Las exigencias éticas del derecho a la información

Pero cada día me molesta más el abuso, en nombre de la libre información, de elementales facetas de la protección de los derechos de la persona, como es el secreto del sumario y –no digamos‑ de las diligencias policiales. No tengo nada contra Baltasar Garzón, pero me parece justo que sea apartado de la judicatura un juez que ordena escuchar las conversaciones con su abogado de personas en prisión provisional. Por muy delincuentes que se presuman.

Y tanto o más me duele la hipocresía de un diario de Madrid, que ha publicado impunemente durante años material procedente de la policía, de los fiscales o de los jueces de instrucción. Se rasga ahora las vestiduras cuando otros periódicos –sólo veo la portada‑ siguen la misma conducta: como si la personalidad de los atacados fuera decisiva para juzgar los ataques.

No se trata de que sea verdad o no. Ciertamente, la clásica exceptio veritatis traza el límite entre la información y la calumnia. Pero quien valoraba acciones y excepciones era el jurisconsulto, algo de lo que, por desgracia, carece hoy la sociedad española, por la concatenación de desvaríos políticos contra los jueces que observo desde los años cincuenta. Sin una correcta y diligente administración de justicia, la corrupción crece en la sociedad casi necesariamente.

Desde luego, la verdad es decisiva para la comunicación, núcleo de la convivencia. Con información verdadera se construyen las sociedades libres. La mentira –con su apariencia de verdad y de bien- provoca desinformación, y sustenta las diversas formas de autoritarismos y prepotencias. La búsqueda sincera de la verdad no es, por tanto, un límite del derecho a la información: forma parte de su contenido (suele hablarse, aun a riesgo de tautología, de "información veraz").

El Catecismo de la Iglesia católica trata de estas cuestiones. Recoge un mandato de uno de los primeros documentos del Concilio Vaticano II: "la exposición y explicación de la doctrina y de la disciplina católicas en esta materia deben enseñarse en el catecismo" (Decreto Inter mirifica, sobre los medios de comunicación social, promulgado el 5 de diciembre de 1963, n. 16). El Catecismo, en la tercera parte, "La vida en Cristo", ofrece una síntesis de ese texto conciliar en el artículo dedicado al octavo mandamiento: nn. 2493-2499. Lástima que haya omitido la exigencia de no escuchar –no leer‑ la maledicencia, tratada por el Catecismo Romano, 481-82, en términos muy actuales, con cita de San Jerónimo y San Bernardo. Ciertamente, entonces como hoy, "es difícil saber quién es más perjudicial: el que infama o el que oye al infamante; porque no habría quien infamase, si no hubiera quien oyese a los que quitan la fama".

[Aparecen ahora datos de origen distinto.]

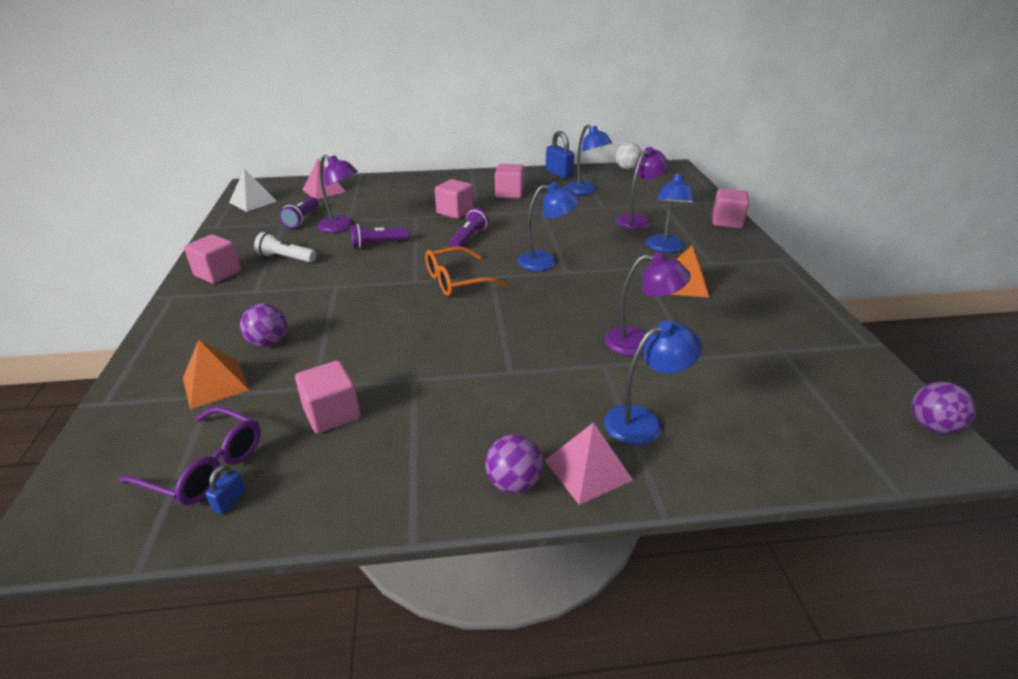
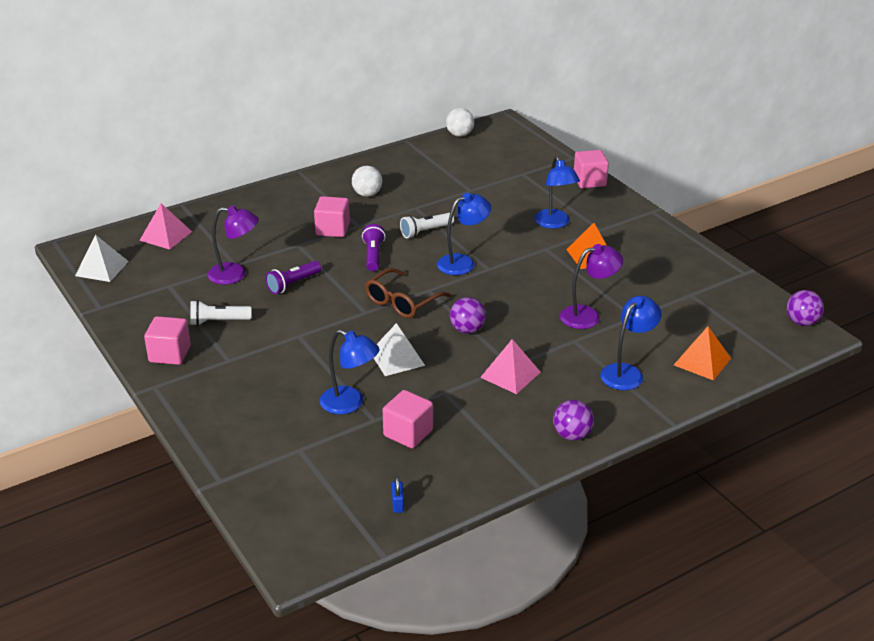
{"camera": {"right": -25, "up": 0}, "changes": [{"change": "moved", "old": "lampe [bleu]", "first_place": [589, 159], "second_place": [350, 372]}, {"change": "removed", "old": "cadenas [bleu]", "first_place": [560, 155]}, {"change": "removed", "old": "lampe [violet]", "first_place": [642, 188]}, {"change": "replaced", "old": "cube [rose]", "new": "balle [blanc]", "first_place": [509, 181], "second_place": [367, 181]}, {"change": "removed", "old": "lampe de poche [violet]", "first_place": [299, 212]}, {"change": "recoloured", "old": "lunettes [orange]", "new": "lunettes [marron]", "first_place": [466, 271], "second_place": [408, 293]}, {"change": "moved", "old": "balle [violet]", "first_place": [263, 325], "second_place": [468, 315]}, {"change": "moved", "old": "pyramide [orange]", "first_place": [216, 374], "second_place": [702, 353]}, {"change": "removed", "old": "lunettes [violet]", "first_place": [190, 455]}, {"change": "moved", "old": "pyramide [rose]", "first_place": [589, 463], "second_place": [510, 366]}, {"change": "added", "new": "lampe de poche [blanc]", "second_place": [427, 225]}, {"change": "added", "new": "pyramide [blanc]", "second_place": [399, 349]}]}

Al margen de confesionalidades, considero deber ético en la sociedad de la información conocer los tics –los trucos‑ de la comunicación. Sólo así se puede hacer paladar, para discernir y analizar críticamente lo que se publica. Por ejemplo, no se puede admitir ya el viejo tópico de que los hechos son sagrados y las opiniones, libres: basta pensar en el uso del verbo "arremeter" para presentar negativamente afirmaciones o textos con los que no se está de acuerdo. En gran medida, como afirmaba de modo casi brutal Nietzsche, "no hay datos, sólo interpretaciones". Más aún cuando se manipula la realidad hasta extremos increíbles. Aunque el profesional que desinforma no sólo destruye algo objetivo, sino que destruye su propia personalidad.

No trato de dar lecciones. Sólo de desahogarme, y de manifestar mi deseo de que en 2013 –sin necesidad de organismos autónomos de autocontrol tipo David Cameron‑, se desplieguen con mayor rigor las exigencias éticas del derecho a la información.